Misalnya saja, jika anak tidak mau mengikuti aturan yang berlaku, cukup kurangi saja kesenangannya. Seperti mengurangi jatah bermain atau menonton TV.
Diakui Indri seharusnya orang tua tidak boleh melakukan kekerasan fisik. Kenyataannya, orang tua menggunakan kekerasan fisik dalam situasi genting karena orang tua tidak cukup waktu untuk berdiskusi dengan si kecil, padahal bahaya sudah ada di depan mata. Setelah bertindak keras, orang tua musti menjelaskan alasannya. Jangan sampai anak bertanya-tanya dan tidak mengerti alasannya.
Sebagai contoh, anak memasukkan tangan ke saklar listrik. Padahal, jelas-jelas saklar itu berbahaya dan anak bisa tersengat listrik dan terluka bila terlambat ditangani.
“Anak-anak usia toddler sudah bisa diajak berdisukusi. Tinggal cara orang tua saja bagaimana menyampaikan pesan pada anak,” tambah Indri.
Misalnya, anak sulit mandi. Orangtua tidak perlu memukul pantat, cukup bercerita mengenai suatu pertualangan yang membangun daya imajinasi anak. Ia akan merasa lebih nyaman.
Atau cara lain ketika emosi orang tua tidak bisa dikendalikan lagi,”Ada baiknya orang tua memberlakukan time out atau mengambil jarak dengan anak. Namun, bukan berarti mengurung anak di dalam kamar, tetapi hanya mendiamkan anak paling lama lima menit. Biasanya, anak akan timbul rasa bersalah dalam dirinya,” pungkas Indri.
Tanamkan Regulasi Sejak Dini
Bila Anda sudah terlanjur memdisiplinkan anak dengan memukul pantatnya, bukan berarti Anda menyerah bukan? Toh, semuanya bisa diperbaiki.”Biasakan anak mendapat touching yang bersahabat. Seperti memberi pujian saat anak berhasil melakukan sesuatu atau sentuhan lembut saat meminta maaf.” Ujar Indri sang pelahap buku chicken soup ini.

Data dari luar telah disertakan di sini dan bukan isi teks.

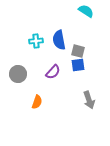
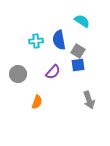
cyan semicircle: moved 4 px left, 10 px down
gray square: rotated 16 degrees clockwise
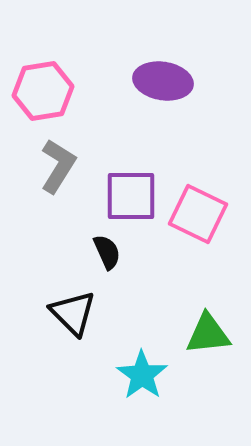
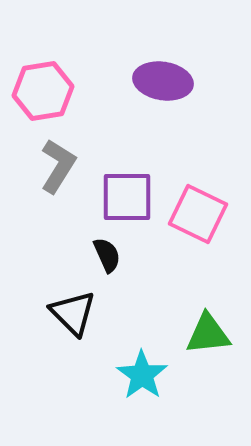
purple square: moved 4 px left, 1 px down
black semicircle: moved 3 px down
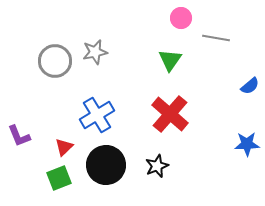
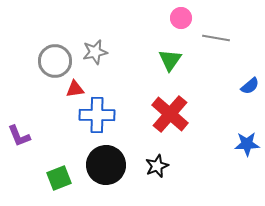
blue cross: rotated 32 degrees clockwise
red triangle: moved 11 px right, 58 px up; rotated 36 degrees clockwise
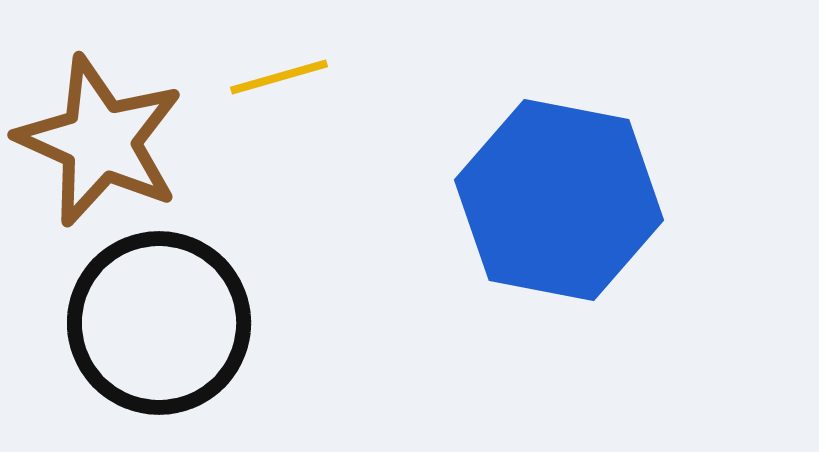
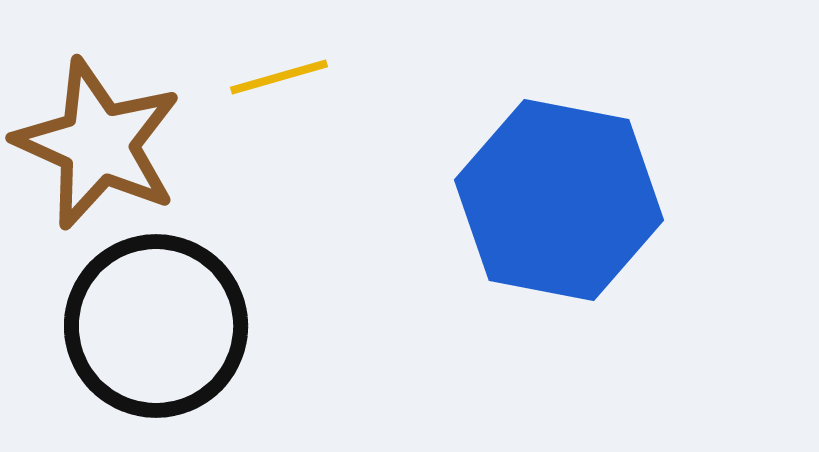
brown star: moved 2 px left, 3 px down
black circle: moved 3 px left, 3 px down
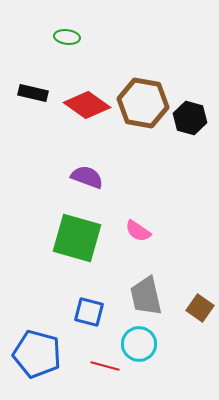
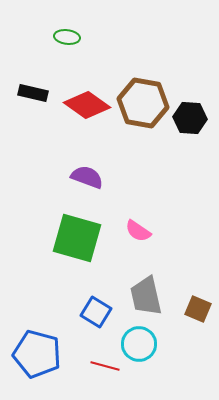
black hexagon: rotated 12 degrees counterclockwise
brown square: moved 2 px left, 1 px down; rotated 12 degrees counterclockwise
blue square: moved 7 px right; rotated 16 degrees clockwise
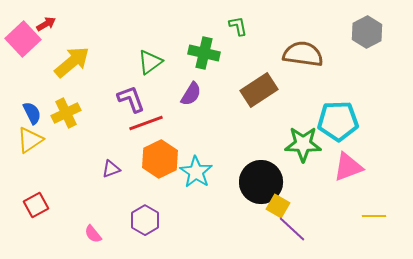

Tambahnya lagi, biasakan anak sejak bayi memiliki regulasi harian. Misalnya saja, kapan anak itu makan, minum, bermain atau berinteraksi dengan aturan yang jelas. Yang penting dalam pelaksanaan regulasi diperlukan konsistensi. Artinya, dengan alasan apapun, seperti perasaan bersalah karena sibuk bekerja, jangan mengijinkan anak untuk bertindak semaunya. Memberikan hadiah yang tidak seharusnya diterima anak juga musti dihindari agar anak menjadi disiplin.